The Anatomy Lesson of Dr. Nicolaes Tulp is a 1632 oil painting by Rembrandt housed in the Mauritshuis museum in The Hague, the Netherlands.
Dr. Nicolaes Tulp is pictured explaining the musculature of the arm to medical professionals. The corpse is that of the criminal Aris Kindt, strangled earlier that day for armed robbery. Some of the spectators are various doctors who paid commissions to be included in the painting.
The event can be dated to 16 January 1632: the Amsterdam Guild of Surgeons, of which Tulp was official City Anatomist, permitted only one public dissection a year, and the body would have to be that of an executed criminal.
Anatomy lessons were a social event in the 17th century, taking place in lecture rooms that were actual theatres, with students, colleagues and the general public being permitted to attend on payment of an entrance fee. The spectators are appropriately dressed for a solemn social occasion. It is thought that, with the exception of the figures to the rear and left, these people were added to the picture later.
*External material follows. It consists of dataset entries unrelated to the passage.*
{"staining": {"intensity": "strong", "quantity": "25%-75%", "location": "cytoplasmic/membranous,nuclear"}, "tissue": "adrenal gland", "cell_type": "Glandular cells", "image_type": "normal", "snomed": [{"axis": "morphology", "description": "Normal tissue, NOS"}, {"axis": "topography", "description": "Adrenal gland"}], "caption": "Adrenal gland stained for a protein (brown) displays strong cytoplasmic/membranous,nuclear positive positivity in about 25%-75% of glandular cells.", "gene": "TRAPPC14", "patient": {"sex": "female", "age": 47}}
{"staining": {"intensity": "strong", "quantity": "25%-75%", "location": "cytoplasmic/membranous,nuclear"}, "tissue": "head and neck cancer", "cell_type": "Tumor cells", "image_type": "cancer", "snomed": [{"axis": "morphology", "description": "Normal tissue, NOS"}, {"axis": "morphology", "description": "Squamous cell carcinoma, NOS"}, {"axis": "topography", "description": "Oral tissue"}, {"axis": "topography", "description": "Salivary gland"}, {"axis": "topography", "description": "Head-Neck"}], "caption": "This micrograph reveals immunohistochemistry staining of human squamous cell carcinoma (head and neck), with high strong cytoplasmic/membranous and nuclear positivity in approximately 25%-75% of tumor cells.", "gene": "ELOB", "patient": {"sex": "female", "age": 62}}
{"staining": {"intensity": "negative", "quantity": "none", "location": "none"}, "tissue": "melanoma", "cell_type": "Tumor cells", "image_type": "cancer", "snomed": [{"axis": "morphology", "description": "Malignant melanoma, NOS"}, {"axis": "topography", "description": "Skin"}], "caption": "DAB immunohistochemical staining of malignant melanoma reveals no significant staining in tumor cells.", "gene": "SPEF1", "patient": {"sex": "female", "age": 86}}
One person is missing: the Preparator, whose task it was to prepare the body for the lesson. In the 17th century an important scientist such as Dr. Tulp would not be involved in menial and bloody work like dissection, and such tasks would be left to others. It is for this reason that the picture shows no cutting instruments. Instead we see in the lower right corner an enormous open textbook on anatomy, possibly the 1543 De Humani Corporis Fabrica (Fabric of the Human Body) by Andreas Vesalius.
Medical specialists have commented on the accuracy of muscles and tendons painted by the 26 year old Rembrandt. It is not known where he obtained such knowledge; it is possible that he copied the details from an anatomical textbook. However, in 2006 Dutch researchers recreated the scene with a male cadaver, revealing several discrepancies of the exposed left forearm compared to that of a real corpse. The surgically astute will notice that the origin of the exposed forearm muscles would seem to indicate that the flexor compartment originates at the lateral epicondyle, when it is, in fact, the medial epicondyle. It is the common extensor origin that originates at the lateral epicondyle.
The face of the corpse is partially shaded, a suggestion of umbra mortis (shadow of death), a technique that Rembrandt was to use frequently. The painting is signed in the top-left hand corner Rembrandt f 1632. It is the first known instance of Rembrandt signing a painting with his forename as opposed to the initials RHL (Rembrandt Harmenszoon of Leiden), and is thus a sign of his growing artistic confidence.